A gift chosen by a servant, the young man thought. The insult direct. Maybe the timetable had moved up.
Faral didn't much care for the idea of leaving Miza alone in the Light's cockpit with the enigmatic Guislen, but as long as his cousin was determined to leave Sapne in this ship and no other, he didn't seem to have a choice. Something strange was going on—something that went beyond even oracular old ladies and hooded Adepts with murderous intentions.
If Jens knew what the problem was, however, he wasn't telling. He accompanied Faral on his inspection of the rest of the starship, and never once mentioned either Guislen or the strange Adept. He and Faral worked their way through all the Light's compartments one at a time—most of the spaces they found had obvious uses, but one or two proved utterly baffling. Faral supposed it took being brought up on shipboard to recognize them.
"What I'm worried about," he said, "is food and water. If the engines go we're dead in a second. But thirst—that's a nasty way to die."

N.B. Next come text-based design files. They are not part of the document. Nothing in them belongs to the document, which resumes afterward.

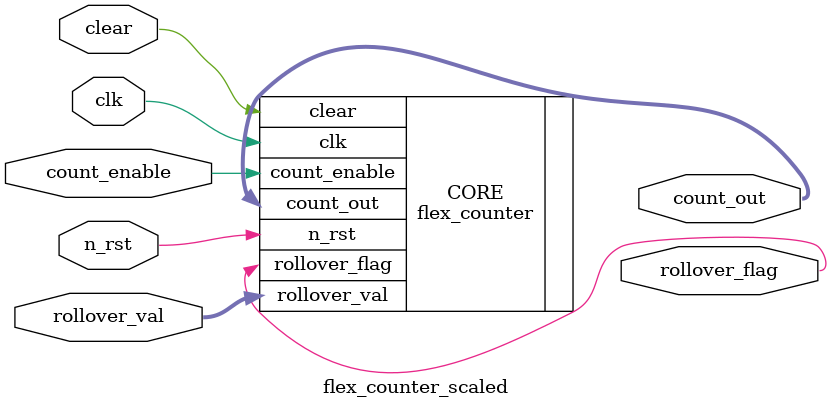
<source format=sv>

module flex_counter_scaled
(
	input wire clk,
	input wire clear,
	input wire n_rst,
	input wire count_enable,
	input wire [8:0] rollover_val,
	output wire [8:0] count_out,
	output wire rollover_flag
);
	flex_counter
	#(
		.NUM_CNT_BITS(9)
	)
	CORE
	(
		.clk(clk),
		.n_rst(n_rst),
		.clear(clear),
		.count_enable(count_enable),
		.rollover_val(rollover_val),
		.count_out(count_out),
		.rollover_flag(rollover_flag)
	);
	
endmodule

</source>
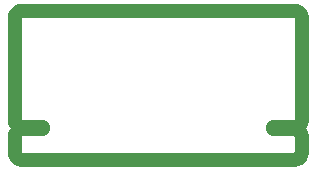
<source format=gm1>
G04*
G04 #@! TF.GenerationSoftware,Altium Limited,Altium Designer,22.2.1 (43)*
G04*
G04 Layer_Color=16711935*
%FSLAX25Y25*%
%MOIN*%
G70*
G04*
G04 #@! TF.SameCoordinates,84257AD4-3E44-4DFC-A38E-5C661E0BE4F9*
G04*
G04*
G04 #@! TF.FilePolarity,Positive*
G04*
G01*
G75*
%ADD21C,0.04724*%
D21*
X94335Y45000D02*
X94155Y45904D01*
X93643Y46670D01*
X92876Y47183D01*
X91972Y47362D01*
X94335Y45000D02*
X94155Y45904D01*
X93643Y46670D01*
X92876Y47183D01*
X91972Y47362D01*
Y8425D02*
X92876Y8605D01*
X93643Y9117D01*
X94155Y9883D01*
X94335Y10787D01*
X91972Y8425D02*
X92876Y8605D01*
X93643Y9117D01*
X94155Y9883D01*
X94335Y10787D01*
Y5394D02*
X94155Y6298D01*
X93643Y7064D01*
X92876Y7576D01*
X91972Y7756D01*
X94335Y5394D02*
X94155Y6298D01*
X93643Y7064D01*
X92876Y7576D01*
X91972Y7756D01*
Y-2362D02*
X92876Y-2183D01*
X93643Y-1670D01*
X94155Y-904D01*
X94335Y0D01*
X91972Y-2362D02*
X92876Y-2183D01*
X93643Y-1670D01*
X94155Y-904D01*
X94335Y0D01*
X1028Y47362D02*
X124Y47183D01*
X-643Y46670D01*
X-1155Y45904D01*
X-1335Y45000D01*
X1028Y47362D02*
X124Y47183D01*
X-643Y46670D01*
X-1155Y45904D01*
X-1335Y45000D01*
Y10787D02*
X-1155Y9883D01*
X-643Y9117D01*
X124Y8605D01*
X1028Y8425D01*
X-1335Y10787D02*
X-1155Y9883D01*
X-643Y9117D01*
X124Y8605D01*
X1028Y8425D01*
Y7756D02*
X124Y7576D01*
X-643Y7064D01*
X-1155Y6298D01*
X-1335Y5394D01*
X1028Y7756D02*
X124Y7576D01*
X-643Y7064D01*
X-1155Y6298D01*
X-1335Y5394D01*
Y0D02*
X-1155Y-904D01*
X-643Y-1670D01*
X124Y-2183D01*
X1028Y-2362D01*
X-1335Y0D02*
X-1155Y-904D01*
X-643Y-1670D01*
X124Y-2183D01*
X1028Y-2362D01*
X94335Y10787D02*
Y45000D01*
X84886Y8425D02*
X91972D01*
X84886Y7756D02*
X91972D01*
X94335Y0D02*
Y5394D01*
X84886Y7756D02*
Y8425D01*
X1028Y47362D02*
X91972D01*
X1028Y7756D02*
X8114D01*
X-1335Y10787D02*
Y45000D01*
X1028Y8425D02*
X8114D01*
Y7756D02*
Y8425D01*
X1028Y-2362D02*
X91972D01*
X-1335Y0D02*
Y5394D01*
M02*

</source>
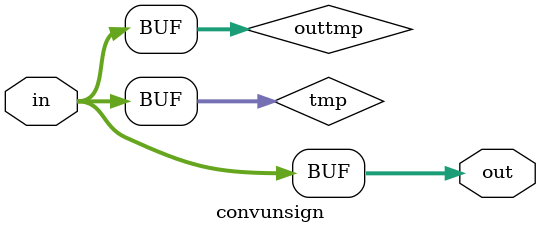
<source format=v>
/*
Rohan Krishna Ramkhumar, rxr353
Sydney Tenaglia, snt21

Modified convsign to convert 2's complement to signed binary
*/
module convunsign(
						input [11:0] in,
						output [11:0] out
						);


reg [11:0] tmp;
reg [11:0] outtmp;
assign out = outtmp;

always 
	begin
		if (in[11] == 12'b100000000000)//switches out of range 12 bit to range singed
			tmp = 12'b100000000001;
		else
			tmp = in;
		
		if (in[11] == 12'b100000000000)//2s complement
			outtmp = ~(tmp - 12'b1) + 12'b100000000000;
		else
			outtmp = tmp;
	end
endmodule
</source>
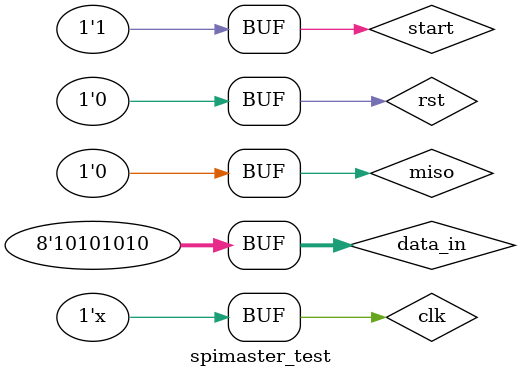
<source format=v>
`timescale 1ns / 1ps


module spimaster_test;

	// Inputs
	reg clk;
	reg rst;
	reg miso;
	reg start;
	reg [0:7] data_in;

	// Outputs
	wire mosi;
	wire sck;
	wire [0:7] data_out;
	wire busy;
	wire new_data;

	// Instantiate the Unit Under Test (UUT)
	SPIMaster uut (
		.clk(clk), 
		.rst(rst), 
		.miso(miso), 
		.start(start), 
		.data_in(data_in), 
		.mosi(mosi), 
		.sck(sck), 
		.data_out(data_out), 
		.busy(busy), 
		.new_data(new_data)
	);

	initial begin
		// Initialize Inputs
		clk = 0;
		rst = 0;
		miso = 0;
		start = 1;
		data_in = 8'b10101010;
		
		// Wait 100 ns for global reset to finish
		#100;
        
		// Add stimulus here

	end
	
	// increment clk
	always begin
		#5 clk = ~clk;
	end
      
endmodule


</source>
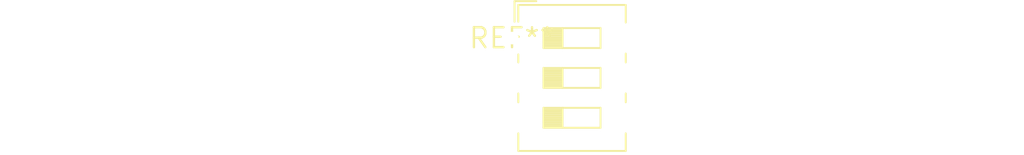
<source format=kicad_pcb>
(kicad_pcb (version 20240108) (generator pcbnew)

  (general
    (thickness 1.6)
  )

  (paper "A4")
  (layers
    (0 "F.Cu" signal)
    (31 "B.Cu" signal)
    (32 "B.Adhes" user "B.Adhesive")
    (33 "F.Adhes" user "F.Adhesive")
    (34 "B.Paste" user)
    (35 "F.Paste" user)
    (36 "B.SilkS" user "B.Silkscreen")
    (37 "F.SilkS" user "F.Silkscreen")
    (38 "B.Mask" user)
    (39 "F.Mask" user)
    (40 "Dwgs.User" user "User.Drawings")
    (41 "Cmts.User" user "User.Comments")
    (42 "Eco1.User" user "User.Eco1")
    (43 "Eco2.User" user "User.Eco2")
    (44 "Edge.Cuts" user)
    (45 "Margin" user)
    (46 "B.CrtYd" user "B.Courtyard")
    (47 "F.CrtYd" user "F.Courtyard")
    (48 "B.Fab" user)
    (49 "F.Fab" user)
    (50 "User.1" user)
    (51 "User.2" user)
    (52 "User.3" user)
    (53 "User.4" user)
    (54 "User.5" user)
    (55 "User.6" user)
    (56 "User.7" user)
    (57 "User.8" user)
    (58 "User.9" user)
  )

  (setup
    (pad_to_mask_clearance 0)
    (pcbplotparams
      (layerselection 0x00010fc_ffffffff)
      (plot_on_all_layers_selection 0x0000000_00000000)
      (disableapertmacros false)
      (usegerberextensions false)
      (usegerberattributes false)
      (usegerberadvancedattributes false)
      (creategerberjobfile false)
      (dashed_line_dash_ratio 12.000000)
      (dashed_line_gap_ratio 3.000000)
      (svgprecision 4)
      (plotframeref false)
      (viasonmask false)
      (mode 1)
      (useauxorigin false)
      (hpglpennumber 1)
      (hpglpenspeed 20)
      (hpglpendiameter 15.000000)
      (dxfpolygonmode false)
      (dxfimperialunits false)
      (dxfusepcbnewfont false)
      (psnegative false)
      (psa4output false)
      (plotreference false)
      (plotvalue false)
      (plotinvisibletext false)
      (sketchpadsonfab false)
      (subtractmaskfromsilk false)
      (outputformat 1)
      (mirror false)
      (drillshape 1)
      (scaleselection 1)
      (outputdirectory "")
    )
  )

  (net 0 "")

  (footprint "SW_DIP_SPSTx03_Slide_6.7x9.18mm_W7.62mm_P2.54mm_LowProfile" (layer "F.Cu") (at 0 0))

)

</source>
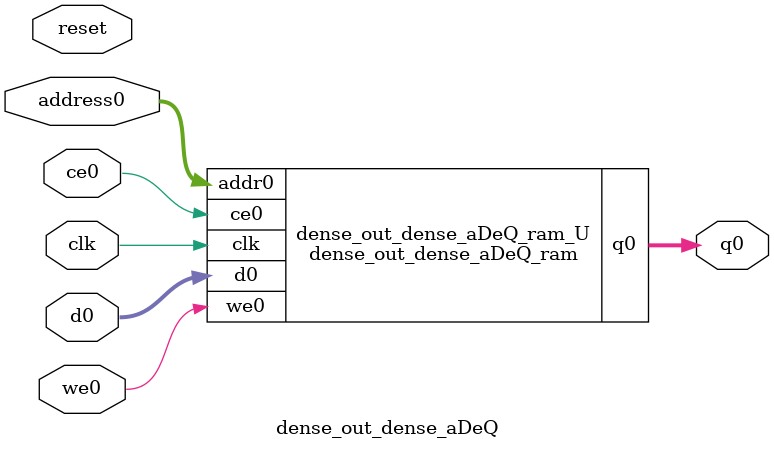
<source format=v>
`timescale 1 ns / 1 ps
module dense_out_dense_aDeQ_ram (addr0, ce0, d0, we0, q0,  clk);

parameter DWIDTH = 14;
parameter AWIDTH = 4;
parameter MEM_SIZE = 10;

input[AWIDTH-1:0] addr0;
input ce0;
input[DWIDTH-1:0] d0;
input we0;
output reg[DWIDTH-1:0] q0;
input clk;

(* ram_style = "distributed" *)reg [DWIDTH-1:0] ram[0:MEM_SIZE-1];




always @(posedge clk)  
begin 
    if (ce0) 
    begin
        if (we0) 
        begin 
            ram[addr0] <= d0; 
        end 
        q0 <= ram[addr0];
    end
end


endmodule

`timescale 1 ns / 1 ps
module dense_out_dense_aDeQ(
    reset,
    clk,
    address0,
    ce0,
    we0,
    d0,
    q0);

parameter DataWidth = 32'd14;
parameter AddressRange = 32'd10;
parameter AddressWidth = 32'd4;
input reset;
input clk;
input[AddressWidth - 1:0] address0;
input ce0;
input we0;
input[DataWidth - 1:0] d0;
output[DataWidth - 1:0] q0;



dense_out_dense_aDeQ_ram dense_out_dense_aDeQ_ram_U(
    .clk( clk ),
    .addr0( address0 ),
    .ce0( ce0 ),
    .we0( we0 ),
    .d0( d0 ),
    .q0( q0 ));

endmodule


</source>
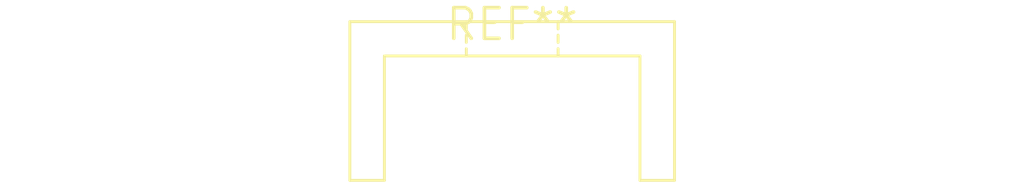
<source format=kicad_pcb>
(kicad_pcb (version 20240108) (generator pcbnew)

  (general
    (thickness 1.6)
  )

  (paper "A4")
  (layers
    (0 "F.Cu" signal)
    (31 "B.Cu" signal)
    (32 "B.Adhes" user "B.Adhesive")
    (33 "F.Adhes" user "F.Adhesive")
    (34 "B.Paste" user)
    (35 "F.Paste" user)
    (36 "B.SilkS" user "B.Silkscreen")
    (37 "F.SilkS" user "F.Silkscreen")
    (38 "B.Mask" user)
    (39 "F.Mask" user)
    (40 "Dwgs.User" user "User.Drawings")
    (41 "Cmts.User" user "User.Comments")
    (42 "Eco1.User" user "User.Eco1")
    (43 "Eco2.User" user "User.Eco2")
    (44 "Edge.Cuts" user)
    (45 "Margin" user)
    (46 "B.CrtYd" user "B.Courtyard")
    (47 "F.CrtYd" user "F.Courtyard")
    (48 "B.Fab" user)
    (49 "F.Fab" user)
    (50 "User.1" user)
    (51 "User.2" user)
    (52 "User.3" user)
    (53 "User.4" user)
    (54 "User.5" user)
    (55 "User.6" user)
    (56 "User.7" user)
    (57 "User.8" user)
    (58 "User.9" user)
  )

  (setup
    (pad_to_mask_clearance 0)
    (pcbplotparams
      (layerselection 0x00010fc_ffffffff)
      (plot_on_all_layers_selection 0x0000000_00000000)
      (disableapertmacros false)
      (usegerberextensions false)
      (usegerberattributes false)
      (usegerberadvancedattributes false)
      (creategerberjobfile false)
      (dashed_line_dash_ratio 12.000000)
      (dashed_line_gap_ratio 3.000000)
      (svgprecision 4)
      (plotframeref false)
      (viasonmask false)
      (mode 1)
      (useauxorigin false)
      (hpglpennumber 1)
      (hpglpenspeed 20)
      (hpglpendiameter 15.000000)
      (dxfpolygonmode false)
      (dxfimperialunits false)
      (dxfusepcbnewfont false)
      (psnegative false)
      (psa4output false)
      (plotreference false)
      (plotvalue false)
      (plotinvisibletext false)
      (sketchpadsonfab false)
      (subtractmaskfromsilk false)
      (outputformat 1)
      (mirror false)
      (drillshape 1)
      (scaleselection 1)
      (outputdirectory "")
    )
  )

  (net 0 "")

  (footprint "Heatsink_Stonecold_HS-S01_13.21x6.35mm" (layer "F.Cu") (at 0 0))

)

</source>
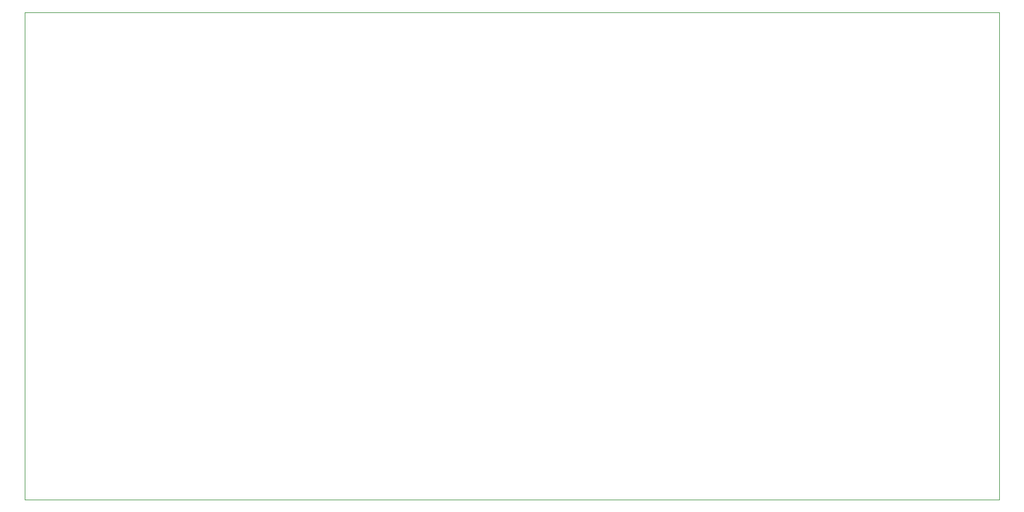
<source format=gbr>
%TF.GenerationSoftware,KiCad,Pcbnew,5.1.9*%
%TF.CreationDate,2021-03-01T17:05:04+00:00*%
%TF.ProjectId,TSAL,5453414c-2e6b-4696-9361-645f70636258,rev?*%
%TF.SameCoordinates,PX42c1d80PY42c1d80*%
%TF.FileFunction,Profile,NP*%
%FSLAX46Y46*%
G04 Gerber Fmt 4.6, Leading zero omitted, Abs format (unit mm)*
G04 Created by KiCad (PCBNEW 5.1.9) date 2021-03-01 17:05:04*
%MOMM*%
%LPD*%
G01*
G04 APERTURE LIST*
%TA.AperFunction,Profile*%
%ADD10C,0.050000*%
%TD*%
G04 APERTURE END LIST*
D10*
X0Y-70000000D02*
X0Y0D01*
X140000000Y-70000000D02*
X0Y-70000000D01*
X140000000Y0D02*
X140000000Y-70000000D01*
X0Y0D02*
X140000000Y0D01*
M02*

</source>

"You're certainly cheerful tonight," said Jens. "Look over here. I think I've found the galley."
A closer inspection proved that he was right. The closet-sized nook held a washer and a cook-set, and dinnerware stacked for lift-off in secured trays. Not surprisingly, the fresh-provisions locker had failed to remain cold under standby power, and the meat and vegetables inside had first rotted and then dried into a foul-smelling powder. Jens wrinkled his nose.